Red Riding: 1983

(2009) dir. Anand Tucker
viewed: 02/16/10

The final part of the Red Riding Trilogy, Red Riding: 1983 wraps up the narratives of Red Riding: 1974 (2009) and Red Riding: 1980 (2009), though with much more focus on 1974 than the other.  As with the other films, this one is adapted from the final book of David Peace’s series about North Yorkshire crime and corruption in this period of 9 years and adapted by writer Tony Grisoni.  And this film is directed by yet another director, Anand Tucker, who has perhaps the least impressive resume of the three directors and gets stuck with the most convoluted of the three scripts to direct.

Now that I have seen all three films, which were made originally for England’s Channel 4, but are being released theatrically (and on cable’s On Demand) in the States, I can say that the whole is more and better than the sum of the parts.  The parts, the three films, on their own are decent, maybe a tad above what one typically considers “made of TV” movies, though as I noted, “made for TV” movies in Britain tend to be better than ones in America, with the potential exception of some now produced for cable.

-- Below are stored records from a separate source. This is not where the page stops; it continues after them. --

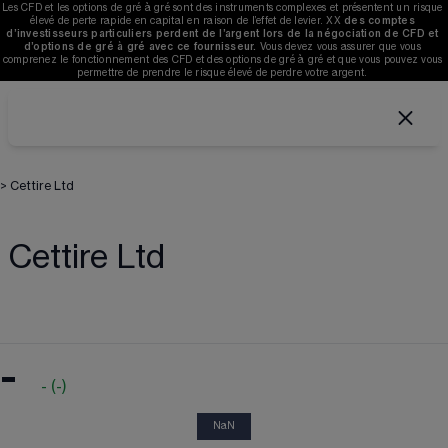
Les CFD et les options de gré à gré sont des instruments complexes et présentent un risque 
élevé de perte rapide en capital en raison de l’effet de levier. 
XX
des comptes 
d’investisseurs particuliers perdent de l’argent lors de la négociation de CFD et 
d’options de gré à gré avec ce fournisseur. 
V
ous devez vous assurer que vous 
comprenez le fonctionnement des CFD et des options de gré à gré et que vous pouvez vous 
permettre de prendre le risque élevé de perdre votre argent. 
>
Cettire Ltd
Cettire Ltd
-
-
(
-
)
NaN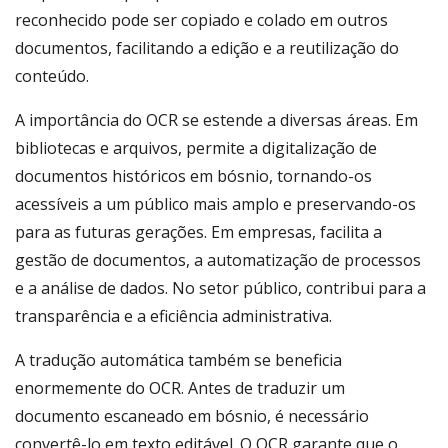
reconhecido pode ser copiado e colado em outros
documentos, facilitando a edição e a reutilização do
conteúdo.
A importância do OCR se estende a diversas áreas. Em
bibliotecas e arquivos, permite a digitalização de
documentos históricos em bósnio, tornando-os
acessíveis a um público mais amplo e preservando-os
para as futuras gerações. Em empresas, facilita a
gestão de documentos, a automatização de processos
e a análise de dados. No setor público, contribui para a
transparência e a eficiência administrativa.
A tradução automática também se beneficia
enormemente do OCR. Antes de traduzir um
documento escaneado em bósnio, é necessário
convertê-lo em texto editável. O OCR garante que o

Red Riding: 1983 has the misfortune of having to resolve all the narrative tropes of the series and therefore finds itself almost half of the time in flashback mode, using some clips from the prior films, but also just “explaining” the story.  There is a mystery here.  The child murders of 1974 are brought back to life when a new child disappears.  And a dissipated barrister and one of the bad cops who develops a conscience help to oust the black heart of the corruption and seek redemption.

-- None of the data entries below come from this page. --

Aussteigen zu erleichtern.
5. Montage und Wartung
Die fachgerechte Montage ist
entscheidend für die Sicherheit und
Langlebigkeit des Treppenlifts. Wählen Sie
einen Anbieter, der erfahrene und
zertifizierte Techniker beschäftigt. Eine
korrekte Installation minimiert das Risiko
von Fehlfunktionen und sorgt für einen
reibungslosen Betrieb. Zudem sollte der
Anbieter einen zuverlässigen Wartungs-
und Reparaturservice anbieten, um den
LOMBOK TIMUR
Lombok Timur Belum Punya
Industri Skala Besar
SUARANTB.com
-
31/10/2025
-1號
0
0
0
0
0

The period is interestingly photographed.  England’s countryside is beautiful, the moors and the hills, but the poverty of the housing districts, all of England under heavy black clouds, is hung under a depression.  Perhaps with some more context for the larger political and social landscape outside of the North would have added to this historical vision.  But the story is all about the North, how in the North the motto is “This is the North, we do what we like.”  And all the top police, businessmen, and even the priests are all part of a murderous mafia whose deepest, darkest evil is a child molestation and pornography ring.

Frankly, it’s hard to fathom that so many people who were in the police would be able to stomach the knowledge that a child murderer, child rapists, child abductors and exploiters were at work.  Of all the crimes that collusion would be brought together upon, the idea that that many prominent figures could participate or willingly allow such a thing to happen is just hard to believe because it is so morally reprehensible, that someone within this circle would have to have balked and fought against it.

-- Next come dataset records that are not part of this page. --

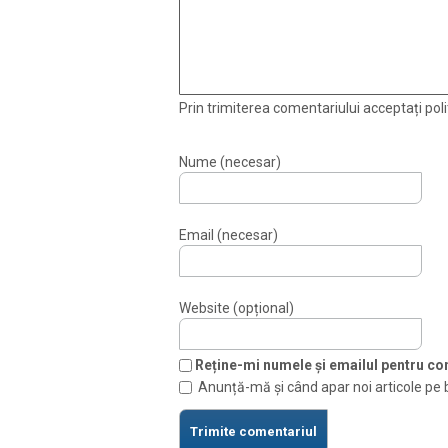
Prin trimiterea comentariului acceptați polit
Nume (necesar)
Email (necesar)
Website (opțional)
Reține-mi numele și emailul pentru com
Anunță-mă și când apar noi articole pe 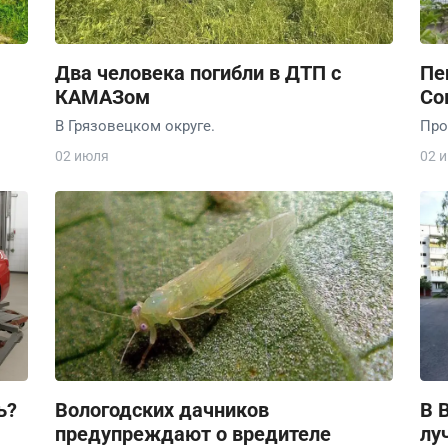
Два человека погибли в ДТП с
Пе
КАМАЗом
Со
В Грязовецком округе.
Про
02 июля
02 
ь?
Вологодских дачников
В 
предупреждают о вредителе
лу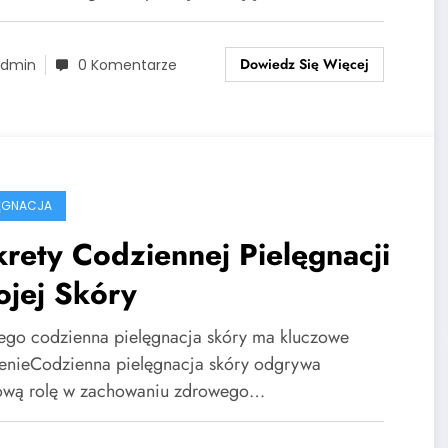
Dowiedz Się Więcej
dmin
0 Komentarze
ELĘGNACJA
rety Codziennej Pielęgnacji
ojej Skóry
ego codzienna pielęgnacja skóry ma kluczowe
enieCodzienna pielęgnacja skóry odgrywa
ową rolę w zachowaniu zdrowego…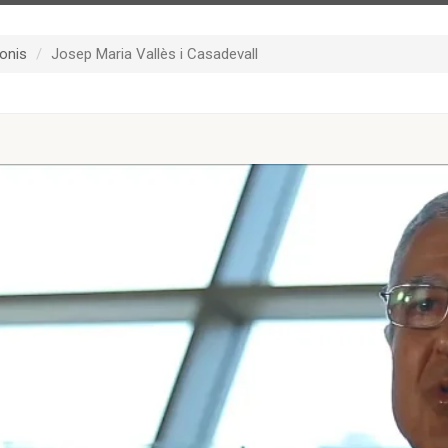
onis
Josep Maria Vallès i Casadevall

For Red Riding: 1983, the whole thing has to be revealed, and I actually found it a bit confusing in its revelations at times, so it’s not handled as well as it could be.  The whole of the series is better when the finale is there because the story is more complete, so I would say that these films on their own are not the way to go.  It’s a series that should be seen that way.  However, though the series is more than the sum of the parts, it’s still not fantastic.  It’s got some interesting things going on in it, some good actors and good performances, and it intrigues.  But on the whole, … eh.